L’esclusione di Claudio

“Claudio si difende un po’ evitandoli, facendo finta che non ci sono, trovando delle strategie di evitamento appoggiandosi all’adulto che in quel momento si sta occupando di lui, può essere l’insegnante di sostegno così come l’insegnante titolare della classe. Questo evitare significa però che io non sto nel contesto della creatività, nel momento in cui io apprendo, io sono incluso nella storia dell’apprendimento, nella narrazione di questa classe”.

“Quello che andrebbe fatto è un’inclusione in cui lui deve trovare la sua creatività, il suo punto di interesse, cioè lui deve essere importante nel gruppo dei pari che sta creando quella cosa, lui deve essere riconosciuto”.

L’emotività

“Io considero che nell’apprendimento la componente emotiva è essenziale…se io non ho emozioni nell’apprendere chiaramente diventa un apprendere ripetitivo, ha un tempo corto, una memoria corta e sparisce perché non è supportato…”

“La formazione dei docenti non deve essere una formazione di tipo psicologico necessariamente, il tecnico è importante nella misura in cui può dare delle spiegazioni più tecniche, però il tecnico non agisce in termini di reazioni emotive con il bambino, è li che si gioca tutto: l’insegnante lavora in un rapporto emotivo molto forte…”

La scuola e la famiglia

“Noi dobbiamo in qualche modo anche trovare dei punti d’accordo tra le famiglie, quello è un nuovo contratto, un ‘new deal’ che permetta di fare interagire queste due componenti essenziali per l’educazione del bambino. C’è un eccessivo egoismo a volte delle famiglie a mantenere delle spiegazioni, a dare delle definizioni del proprio figlio e dell’intoccabilità dello stesso, come se dovessimo proteggerlo; e spesso anche a non riconoscere all’insegnante qualità, capacità e non gestire una relazione nei tempi lunghi ma avere delle sequenze in cui viene praticamente subito criticata o in base ad un metodo o in base ad un intervento…”

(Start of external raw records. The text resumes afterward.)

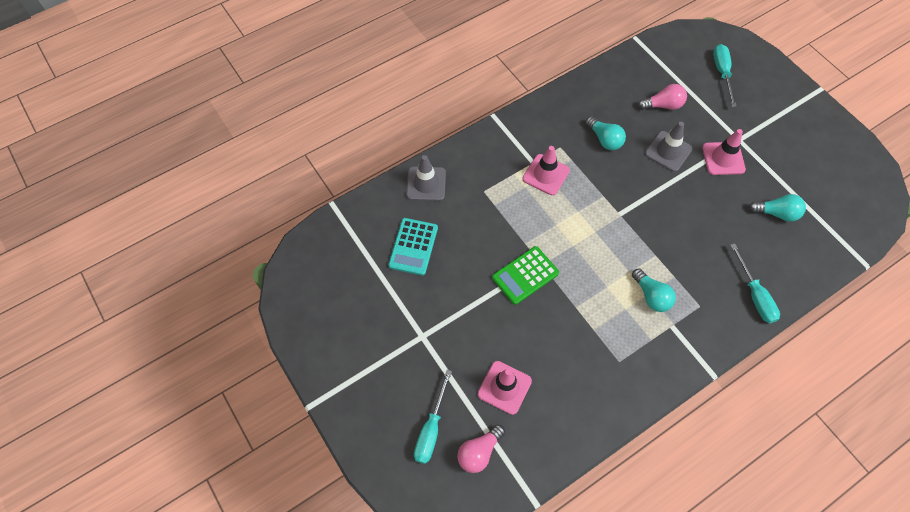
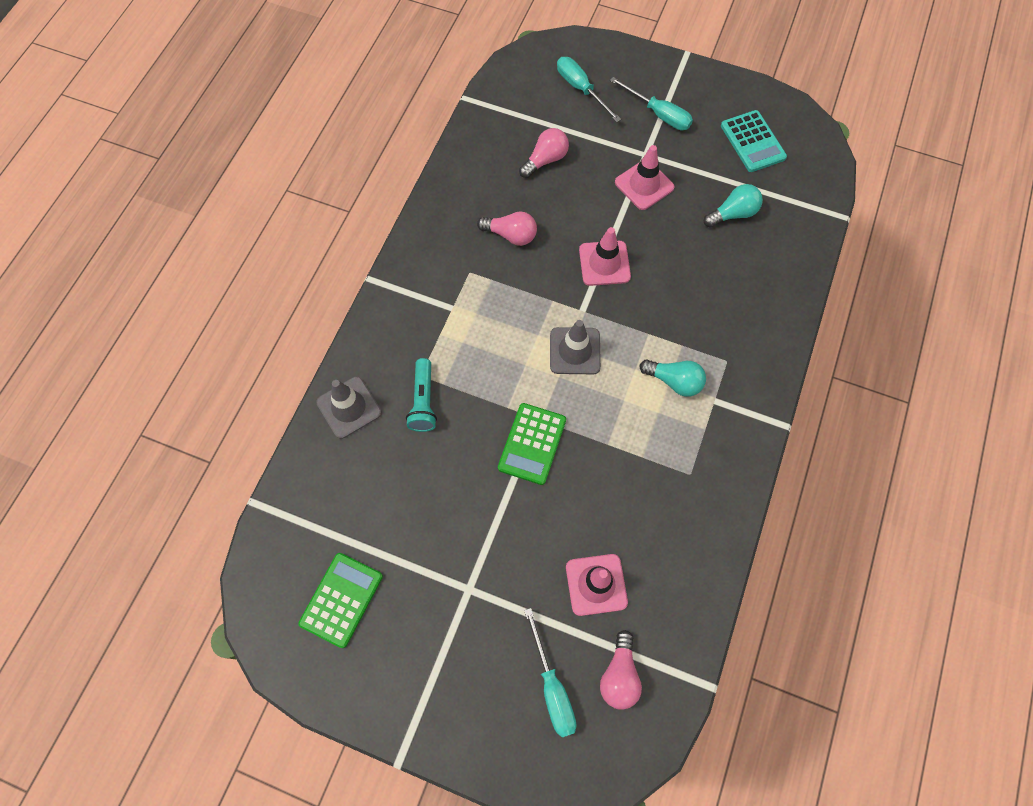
camera: 35 degrees left, 5 degrees up
(342, 292) = (341, 600): none -> green calculator
(413, 246) = (386, 492): turquoise calculator -> turquoise calculator (752, 142)
(474, 207) = (423, 401): none -> turquoise flashlight
(546, 174) = (475, 314): pink traffic cone -> pink traffic cone (604, 263)
(604, 139) = (511, 235): turquoise light bulb -> pink light bulb
(668, 151) = (585, 209): grey traffic cone -> grey traffic cone (575, 351)
(754, 295) = (769, 315): turquoise screwdriver -> turquoise screwdriver (658, 114)

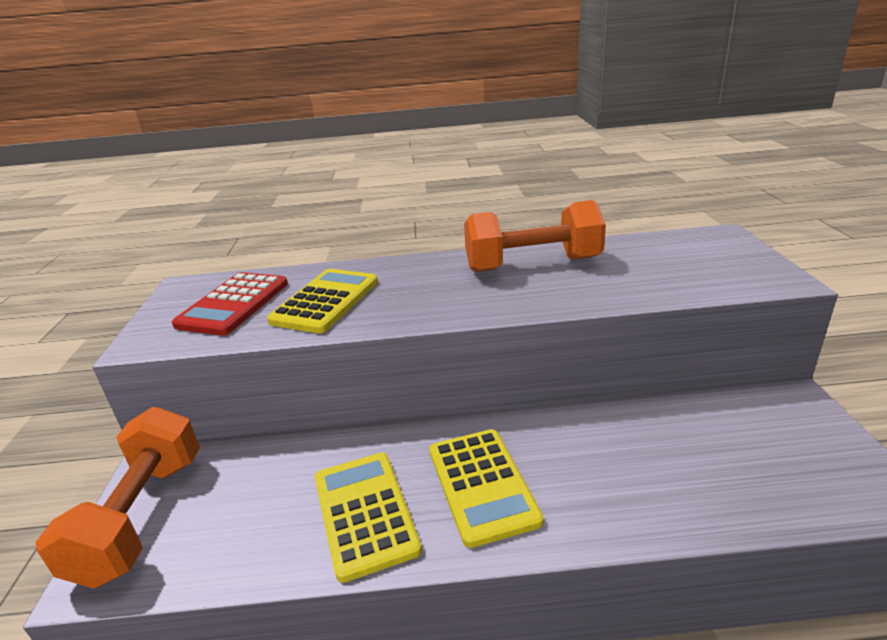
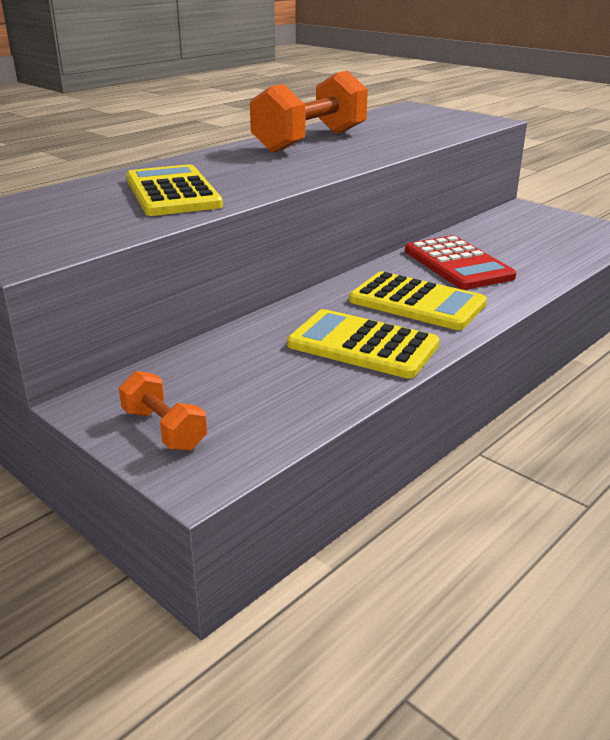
camera: 45 degrees left, 0 degrees up
(142, 516) = (164, 429): orange dumbbell -> orange dumbbell, size x0.50
(234, 304) = (67, 215): red calculator -> red calculator (457, 264)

“Noi rappresentanti dei genitori all’interno del consiglio d’istituto abbiamo richiesto più volte progetti che lavorino sulle emozioni dei ragazzi…il docente che lavora su un piccolo gruppo in questione oppure sul gruppo intero e sappia gestire ad esempio la conflittualità. Ci sono in questo momento delle proposte che la preside sta raccogliendo che vanno proprio in questo senso: ci sono due progetti che vedranno il prossimo anno esperti entrare nelle classi insieme ai docenti per creare dei momenti e delle iniziative in cui cominciamo a parlare di emozioni, di creatività e di tutto quello che fino ad ora è stato un po’ dimenticato”.

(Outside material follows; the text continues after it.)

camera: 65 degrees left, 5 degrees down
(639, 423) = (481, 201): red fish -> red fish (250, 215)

Vivere in una piccola comunità

“La difficoltà deriva poi dal fatto che viviamo in una comunità dove tutti ci conosciamo, sparisce un po’ la parte tecnica ed aumenterebbe di fatto la parte della convivenza quotidiana, per cui c’è il rischio che se la cosa non funziona in termini di risoluzione del conflitto all’interno della classe questo poi possa essere portato all’esterno e possa creare divisioni visto che parallelamente noi dobbiamo lavorare anche ad incontri con i genitori. Questa è una proposta che abbiamo fatto alla direzione didattica che è quella di ricordare innanzi tutto che noi abbiamo in rapporto con i genitori, cioè la scuola, un patto di corresponsabilità che li vede in condivisione. Oltre a quello di creare dei momenti in cui i genitori si confrontano e si chiariscano di fronte alla preside o di fronte a qualcuno che sappia mediare i conflitti in modo che si esca da quell’incontro senza difendere necessariamente il proprio figlio o difendere il bullo o difendere eccessivamente quello che è stato bullizzato. Facciamo in modo che il bullo smetta di essere bullo e che il bullizzato abbia una situazione migliore”.

Credere nei progetti della scuola

“C’è un fenomeno strano in cui i genitori cominciano ad intravedere scenari di partenza dalla nostra comunità per portare i ragazzi da altre parti…io direi a questi genitori di accettare i progetti che in qualche modo nel prossimo anno, anno e mezzo cercheremo di montare e accettare quello che la direzione didattica proporrà e andiamo all’incontro, andiamo al new deal, al nuovo contratto genitori-scuola”.